La prospection à vue

Montricher, éperon barré de Châtel Arruffens. La levée de terre en bordure du plateau sommital matérialise l’emplacement du rempart qui délimitait le site, daté des environs de 1400 av. J.-C.
Montricher, éperon barré de Châtel Arruffens. La levée de terre en bordure du plateau sommital matérialise l’emplacement du rempart qui délimitait le site, daté des environs de 1400 av. J.-C.

La prospection à vue consiste à quadriller, à pied, une zone géographique donnée de manière à repérer des anomalies dans le terrain, indices potentiels de vestiges archéologiques. Cette méthode permet également de repérer du matériel archéologique de surface tel que des silex, des tessons de céramique ou des tuiles, pour ne citer que les plus fréquents.

La prospection est une démarche archéologique à part entière. Elle intervient parfois en amont d’un projet d’aménagement de grande ampleur (parc éolien, projet de construction) et permet, par ses résultats, d’orienter les archéologues dans leur choix de prescrire ou non une fouille.

### Données fournies

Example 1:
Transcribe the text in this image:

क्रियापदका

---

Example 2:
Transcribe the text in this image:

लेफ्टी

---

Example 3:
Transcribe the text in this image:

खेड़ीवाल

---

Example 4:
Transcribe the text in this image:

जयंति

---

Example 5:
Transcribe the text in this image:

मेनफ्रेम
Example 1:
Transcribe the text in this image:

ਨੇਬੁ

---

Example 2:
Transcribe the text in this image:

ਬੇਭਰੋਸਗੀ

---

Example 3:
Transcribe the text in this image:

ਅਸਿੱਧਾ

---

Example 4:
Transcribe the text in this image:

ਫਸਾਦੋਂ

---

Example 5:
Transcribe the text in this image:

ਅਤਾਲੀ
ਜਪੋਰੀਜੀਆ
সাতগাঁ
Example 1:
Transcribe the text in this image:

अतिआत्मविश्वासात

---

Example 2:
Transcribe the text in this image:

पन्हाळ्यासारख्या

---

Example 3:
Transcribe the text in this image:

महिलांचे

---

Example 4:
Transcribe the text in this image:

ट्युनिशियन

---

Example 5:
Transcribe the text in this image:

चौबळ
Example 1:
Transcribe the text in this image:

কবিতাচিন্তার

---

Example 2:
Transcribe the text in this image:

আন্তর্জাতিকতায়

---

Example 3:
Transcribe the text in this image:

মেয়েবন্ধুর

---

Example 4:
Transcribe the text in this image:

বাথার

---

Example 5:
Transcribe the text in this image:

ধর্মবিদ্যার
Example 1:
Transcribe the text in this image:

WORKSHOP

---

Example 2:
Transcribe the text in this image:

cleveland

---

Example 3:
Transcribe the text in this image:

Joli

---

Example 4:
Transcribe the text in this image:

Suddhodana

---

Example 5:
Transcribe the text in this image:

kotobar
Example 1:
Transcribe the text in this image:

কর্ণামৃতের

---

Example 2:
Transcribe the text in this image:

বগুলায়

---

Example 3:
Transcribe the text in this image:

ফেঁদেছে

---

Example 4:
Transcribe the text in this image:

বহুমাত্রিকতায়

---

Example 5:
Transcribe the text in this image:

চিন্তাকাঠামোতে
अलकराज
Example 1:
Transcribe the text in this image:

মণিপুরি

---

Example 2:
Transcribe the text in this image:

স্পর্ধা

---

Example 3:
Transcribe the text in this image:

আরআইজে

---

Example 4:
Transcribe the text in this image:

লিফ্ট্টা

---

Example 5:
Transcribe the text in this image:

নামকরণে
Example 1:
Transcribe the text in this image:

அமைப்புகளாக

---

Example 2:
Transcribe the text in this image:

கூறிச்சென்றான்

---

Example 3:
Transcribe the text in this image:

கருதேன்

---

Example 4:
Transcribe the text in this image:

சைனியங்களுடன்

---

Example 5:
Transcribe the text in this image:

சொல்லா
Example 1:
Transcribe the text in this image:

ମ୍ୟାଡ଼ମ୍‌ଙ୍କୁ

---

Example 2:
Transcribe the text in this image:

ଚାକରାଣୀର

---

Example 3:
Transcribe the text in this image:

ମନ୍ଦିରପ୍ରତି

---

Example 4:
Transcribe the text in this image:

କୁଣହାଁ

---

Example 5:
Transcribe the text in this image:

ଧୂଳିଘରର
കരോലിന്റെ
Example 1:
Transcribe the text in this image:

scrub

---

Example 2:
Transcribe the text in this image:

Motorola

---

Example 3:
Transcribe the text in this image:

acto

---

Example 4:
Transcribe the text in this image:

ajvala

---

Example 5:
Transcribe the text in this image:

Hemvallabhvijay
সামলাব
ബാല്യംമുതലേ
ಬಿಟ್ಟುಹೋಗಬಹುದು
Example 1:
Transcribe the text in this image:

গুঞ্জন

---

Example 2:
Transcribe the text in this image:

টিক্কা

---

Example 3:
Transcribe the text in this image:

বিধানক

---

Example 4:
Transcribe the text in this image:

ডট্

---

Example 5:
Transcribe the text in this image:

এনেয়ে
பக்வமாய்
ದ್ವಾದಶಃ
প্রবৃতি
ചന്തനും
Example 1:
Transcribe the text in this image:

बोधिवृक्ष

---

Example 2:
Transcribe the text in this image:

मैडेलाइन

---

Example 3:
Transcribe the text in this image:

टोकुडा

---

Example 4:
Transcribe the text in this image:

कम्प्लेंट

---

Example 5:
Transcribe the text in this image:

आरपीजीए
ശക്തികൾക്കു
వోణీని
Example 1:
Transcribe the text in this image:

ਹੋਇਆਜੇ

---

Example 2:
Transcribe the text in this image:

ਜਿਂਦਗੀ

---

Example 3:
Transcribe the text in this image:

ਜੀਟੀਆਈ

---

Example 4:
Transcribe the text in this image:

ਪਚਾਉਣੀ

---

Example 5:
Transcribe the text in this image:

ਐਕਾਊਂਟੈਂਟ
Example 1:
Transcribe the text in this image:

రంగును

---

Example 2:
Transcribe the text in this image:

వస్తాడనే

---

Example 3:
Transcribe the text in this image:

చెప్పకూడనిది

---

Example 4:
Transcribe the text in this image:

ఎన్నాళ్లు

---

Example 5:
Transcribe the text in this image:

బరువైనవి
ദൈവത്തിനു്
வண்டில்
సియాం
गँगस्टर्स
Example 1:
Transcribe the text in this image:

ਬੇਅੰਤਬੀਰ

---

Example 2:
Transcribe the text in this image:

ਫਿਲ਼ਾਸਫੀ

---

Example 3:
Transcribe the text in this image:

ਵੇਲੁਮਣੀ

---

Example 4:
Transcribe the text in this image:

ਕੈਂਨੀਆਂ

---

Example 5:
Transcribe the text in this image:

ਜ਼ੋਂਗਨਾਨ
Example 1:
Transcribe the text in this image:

### Série de consignes
- A) Pour chacune des affirmations ci-dessous, dites s'il vous plaît si elle concorde avec l'extrait sur la prospection à vue, en répondant par oui ou par non et en citant les mots du texte qui tranchent.
(i) La prospection à vue se pratique en véhicule.
(ii) Les tessons de céramique figurent parmi le matériel de surface que cette méthode permet de repérer.
(iii) Les résultats de la prospection aident les archéologues à décider de prescrire ou non une fouille.
- B) Poursuivez l'extrait sur la prospection à vue en enchaînant directement après sa dernière phrase.

### Réponses
- A)
(i) Non : « consiste à quadriller, à pied, une zone géographique donnée ».
(ii) Oui : « des silex, des tessons de céramique ou des tuiles ».
(iii) Oui : « permet, par ses résultats, d’orienter les archéologues dans leur choix de prescrire ou non une fouille ».

- B)
Dans d’autres cas, elle répond à une thématique précise sur un territoire particulier (localisation des nécropoles tumulaires) ou plus large (occupation et circulation sur les cols jurassiens à travers les siècles). Il s’agit d’une démarche scientifique, menée sous contrôle de l’Archéologie cantonale, qui se distingue clairement dans les procédures et le modus operandi de la détection "sauvage" qui s’apparente à une chasse à la trouvaille. Souvent réalisée avec un détecteur de métaux, cette pratique, purement destructive, est interdite et condamnable. En effet, les creusements réalisés pour récolter les objets perturbent irrémédiablement les couches archéologiques et empêchent par la suite toute compréhension du contexte de découverte. Le détecteur de métaux est parfois autorisé dans les opérations de prospection sous contrôle étroit des autorités cantonales.